◆ **Excerpted passage**

The couturier also revolutionized fashion with a new type of model who embodied his collections. Colette, his first muse in Paris, had a different sort of beauty, and chroniclers described her way of walking down the catwalk as “that of a grenadier who wanted to kill everyone.” French actress Nine d’Urso, 29, brings Colette to life on the screen. “We don’t know much about her. She was with him from 1937 until she died in the 1950s,” explains the actress, who received help from her mother, model Inès de la Fressange, in preparing for her role. “Colette was a bit masculine; she had sharp bones and broad shoulders. She had a slight hump and bony hips, so she moved and posed in a very particular way, like a contortionist. Cristobal was obsessed with her figure and created many silhouettes to flatter her,” the actress notes. “At a time when models were tiny, Balenciaga changed things. He was a visionary and even created a new model of woman.”

◆ **Given data**
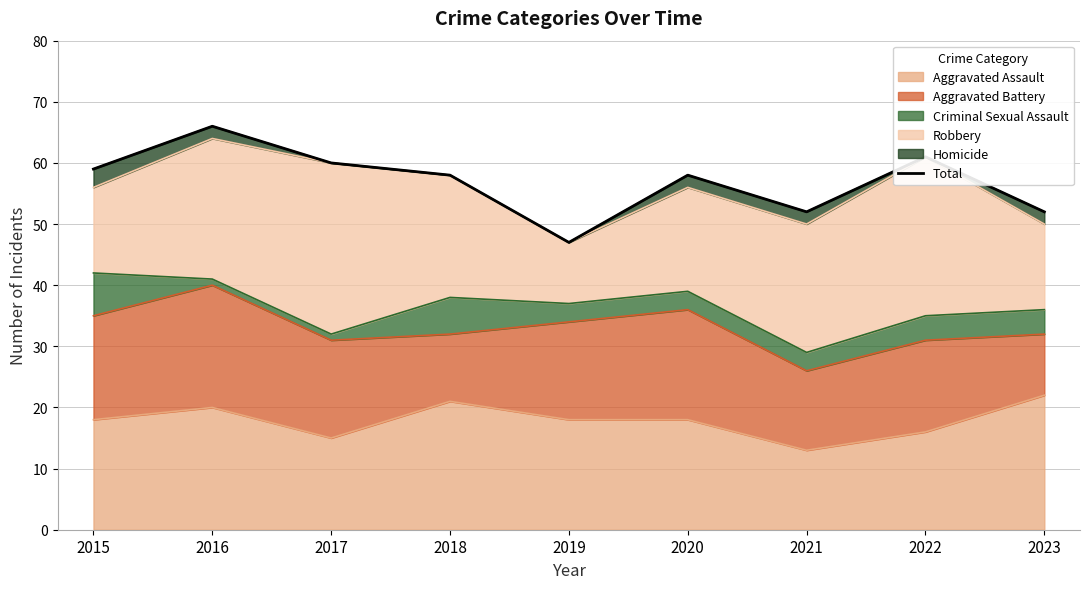

What is the difference between the second highest and second lowest values?

9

◆ **Tasks for this exercise**
• a. In the passage about Balenciaga's muse Colette, who helped Nine d'Urso prepare for her role?
• b. Please pick up the passage about Balenciaga's muse Colette after its final sentence and keep it going.

◆ **Responses per task**
• a. Her mother, the model Inès de la Fressange.

• b.
In 1973, a year after the designer’s death, the Metropolitan Museum in New York paid tribute to him with an exhibition. The New York Times headlined its review of the exhibit “The Age of Balenciaga: It Seems So Long Ago.” Calvin Klein said that “most of his work seems outdated.” They were wrong. Balenciaga’s name was revived and is now part of the Kering luxury group. His radical ideas about form and structure and his technical innovations in fabric and cut still live on. Demna Gvasalia, Balenciaga’s current creative director, often nods to the fashion house’s archives in his own creations.

Balenciaga wanted his brand to die with him, but that hasn’t happened. He didn’t like being in the spotlight, but now he has his own TV series. “Maybe he would be in shock,” Nine d’Urso admits. “But everyone has worked hard on this project: the directors, Bina, the actors... Balenciaga was obsessive about work and knew how to value effort. I don’t want to speak for him, but maybe he would see all the work behind the series. He might be proud.”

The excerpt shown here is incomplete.